Successful People Have Conscientious Partners

Posted on January 12, 2015

Photo: flickr

This question was explored in a paper in the December, 2014 issue of Psychological Science by Brittany Solomon and Joshua Jackson.

They analyzed data collected from over 4,000 people over a five-year period in Australia. The participants in this survey were married heterosexual couples. The survey collected the Big Five personality characteristics (Openness, Extraversion, Conscientiousness, Agreeableness, and Neuroticism) for both the members of a couple. The survey got information about job satisfaction, income, and promotions. It also got information about a variety of other aspects of the relationship such as how much members of a couple would handle basic household chores.

People’s own personality characteristics influence their success at work. For example, replicating a lot of previous work, people who are more agreeable, tend to make less money and to be less likely to get promoted than those who are less agreeable. People who are highly agreeable tend to avoid asking for raises and promotions, and so they get passed over in favor of those who are willing to stand up for themselves. In addition, People who are extraverted at work tend to have high levels of job satisfaction and also get promoted (because people notice their efforts). People who are high in conscientousness also tend to enjoy their work more and to make more money than those who are low in conscientiousness.

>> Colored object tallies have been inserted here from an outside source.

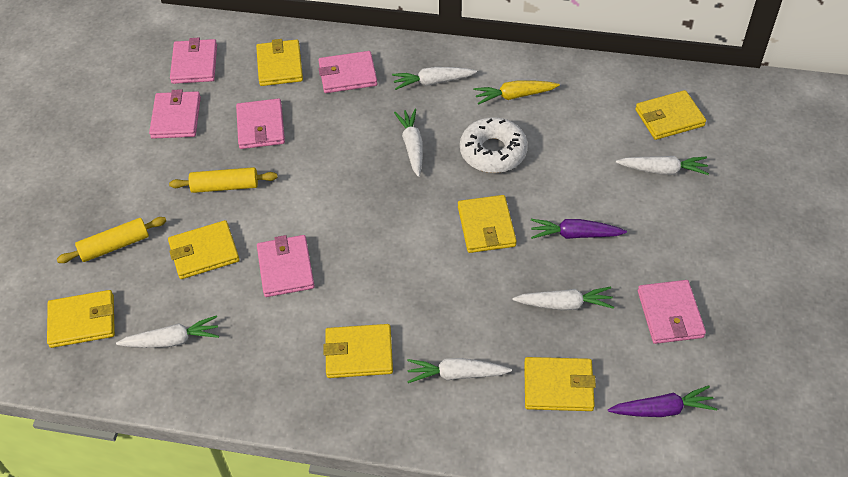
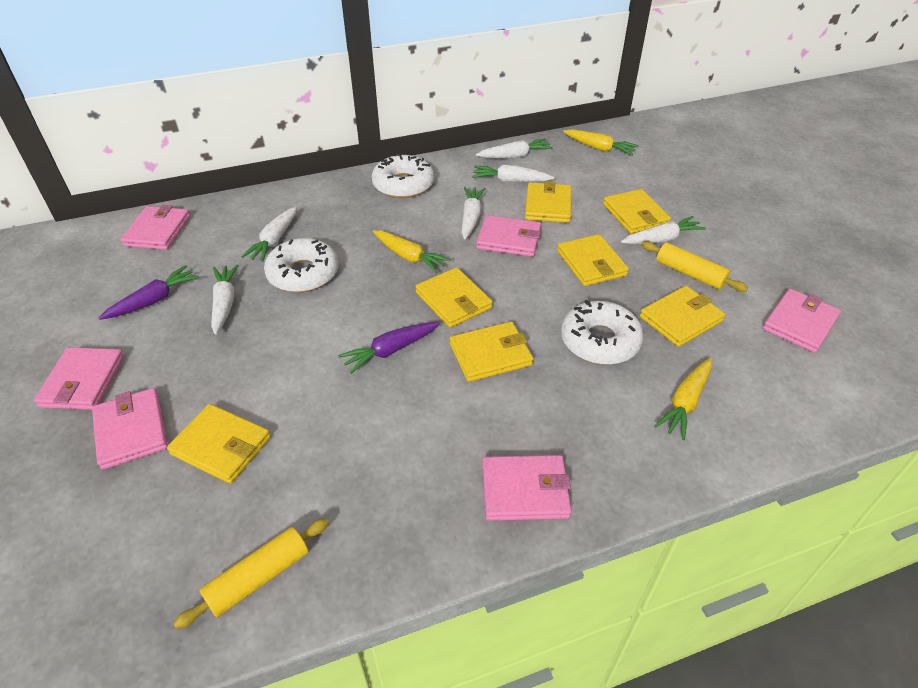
white donut: 1 -> 3
yellow carrot: 1 -> 3

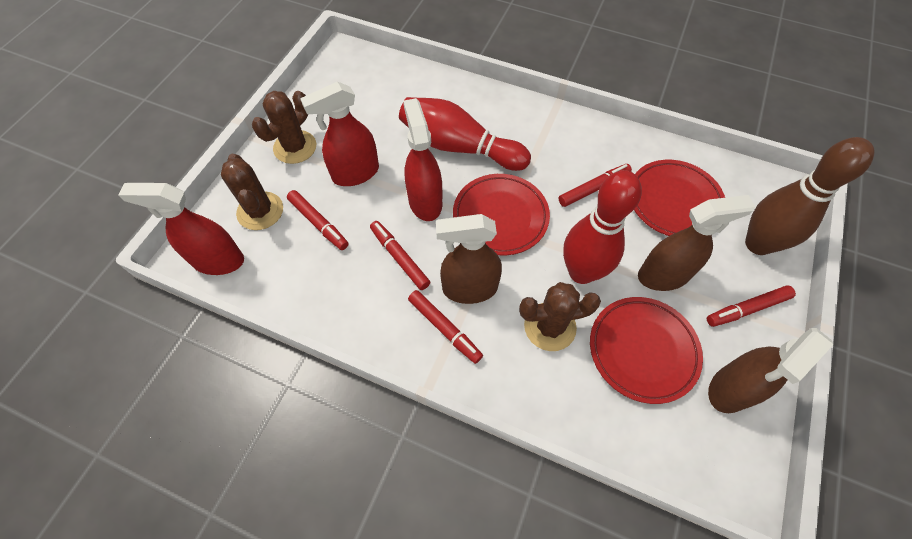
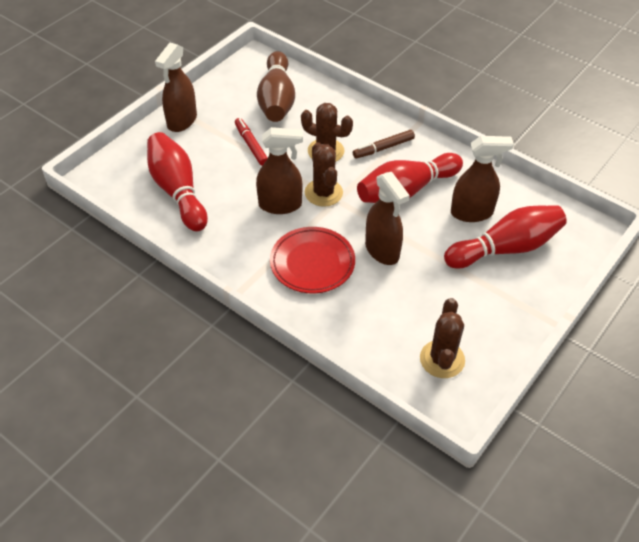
brown marker: 0 -> 1
brown spray bottle: 3 -> 4
red bowling pin: 2 -> 3
red marker: 5 -> 1
red plate: 3 -> 1
red spray bottle: 3 -> 0

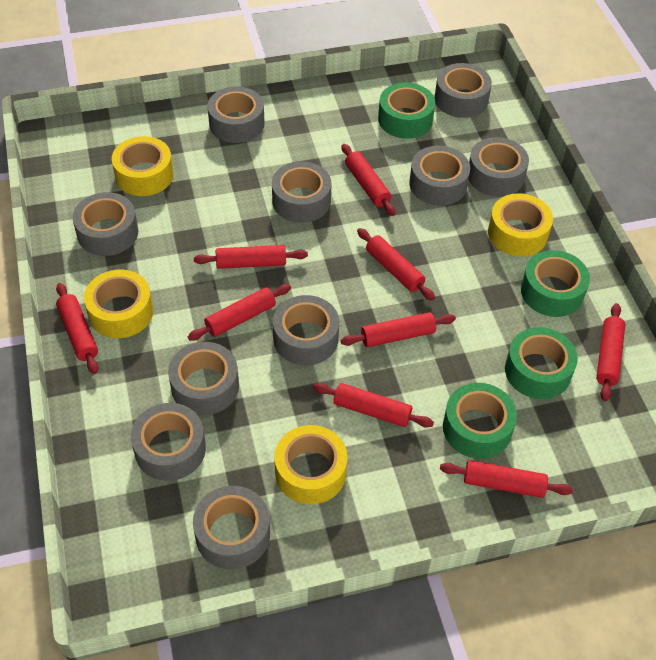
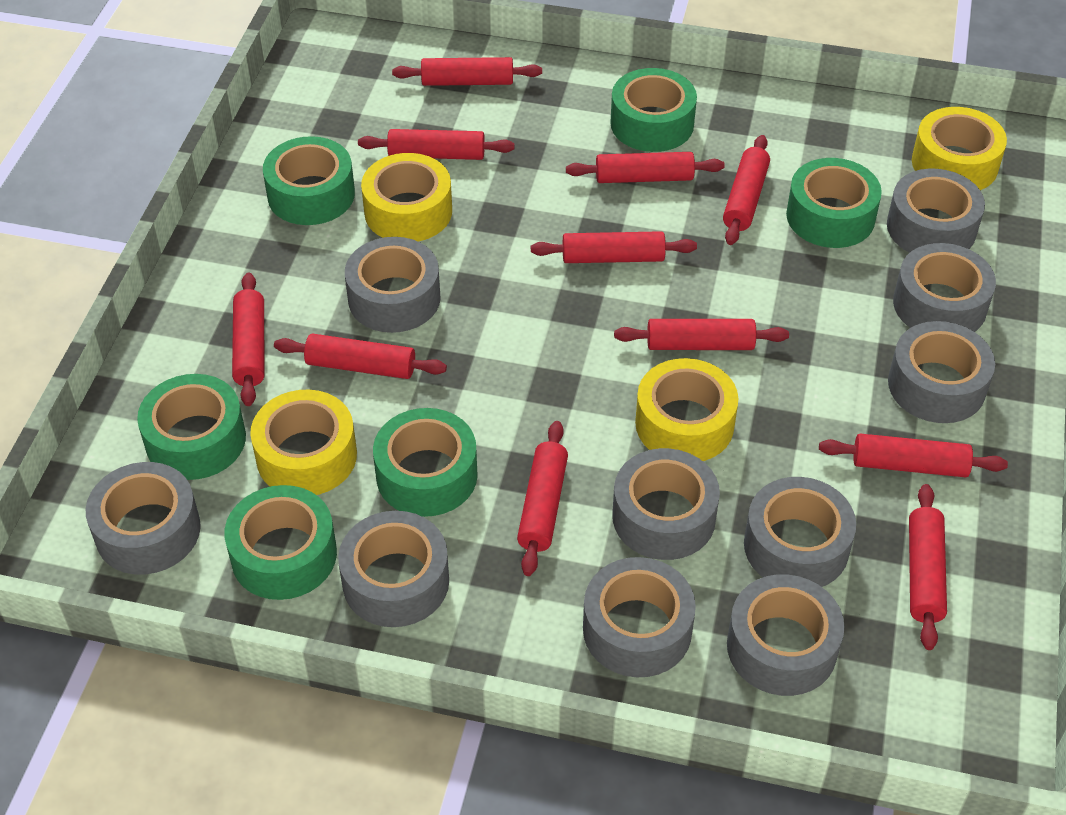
green tape: 4 -> 6
red rolling pin: 9 -> 11

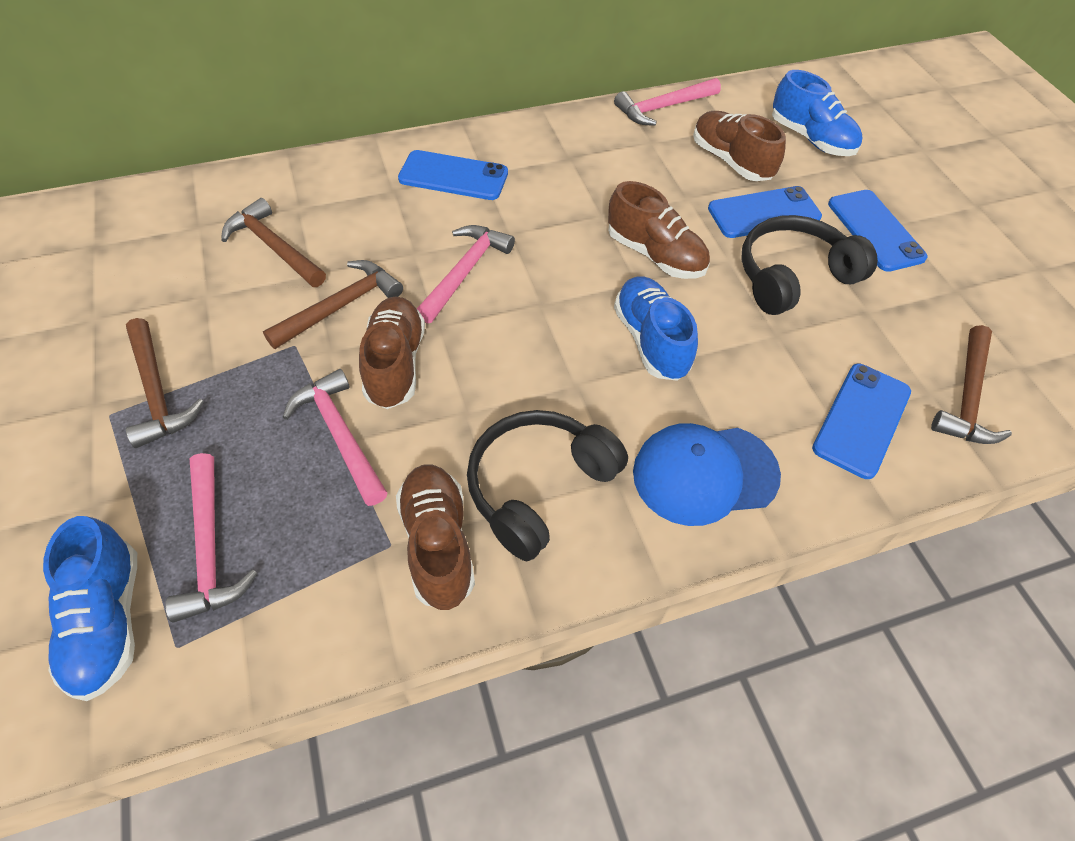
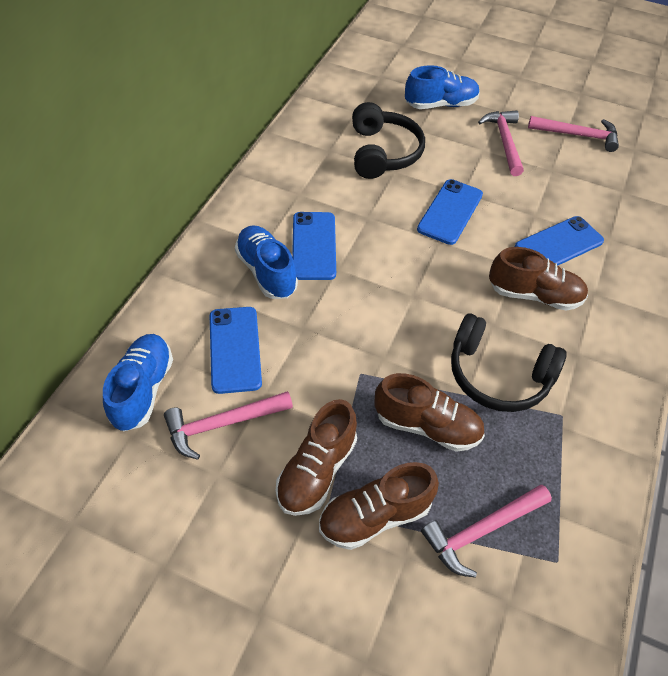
blue cap: 1 -> 0
brown hammer: 4 -> 0

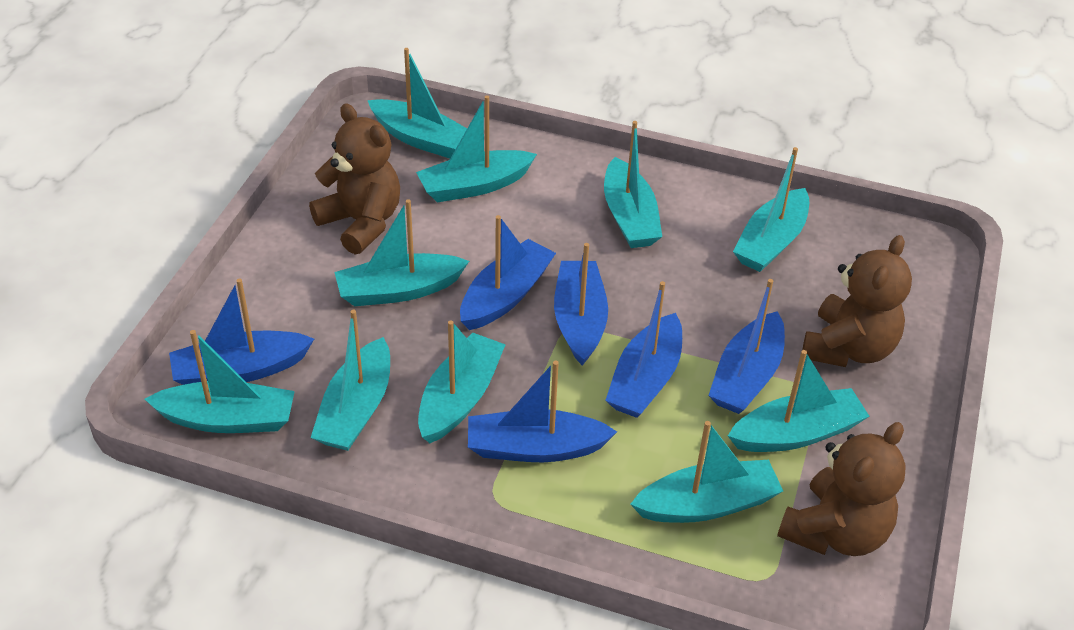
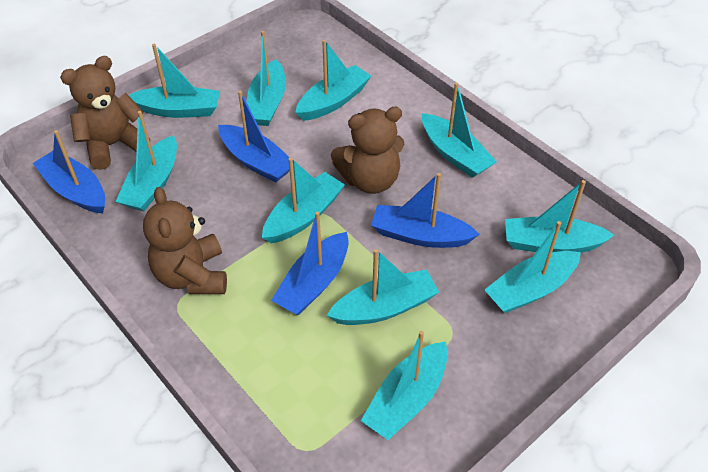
blue boat: 6 -> 4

When looking at a person’s partner, though, conscientiousness was the big factor that had an influence. People who had conscientious partners tended to enjoy their work more, make more money, and be more likely to get promotions than people whose partners were low in conscientiousness. This influence of a partner’s conscientiousness go above-and-beyond the influence of a person’s own personality characteristics.

One interesting facet of these results is that they were true for both men and women. So, these findings suggest that behind every successful person there is a conscientious partner, but men and women benefit equally from conscientious partners.

Why does this happen?

There seem to be a couple of factors at play here. First, more conscientious partners tend to take on a bigger share of household duties. So, a person who spends a lot of time on their work has someone who picks up the slack on household chores. Second, people tend to feel good about their relationship when they have a conscientious partner. Presumably, people with partners high in conscientiousness, do not argue as much about housework as those with partners low in conscientiousness. This higher level of relationship satisfaction also improves people’s success at work.

When people think about their satisfaction and success in the workplace, they often focus on their own characteristics. These findings suggest that the status of people’s relationship also has a significant affect on their workplace success.

Finally, it would be useful to see this study repeated in other countries. It is interesting that there were no gender differences in the influence of a partner’s conscientiousness in this sample from Australia. I would be curious to know whether the same results would be observed in Europe, the United States, and Asia.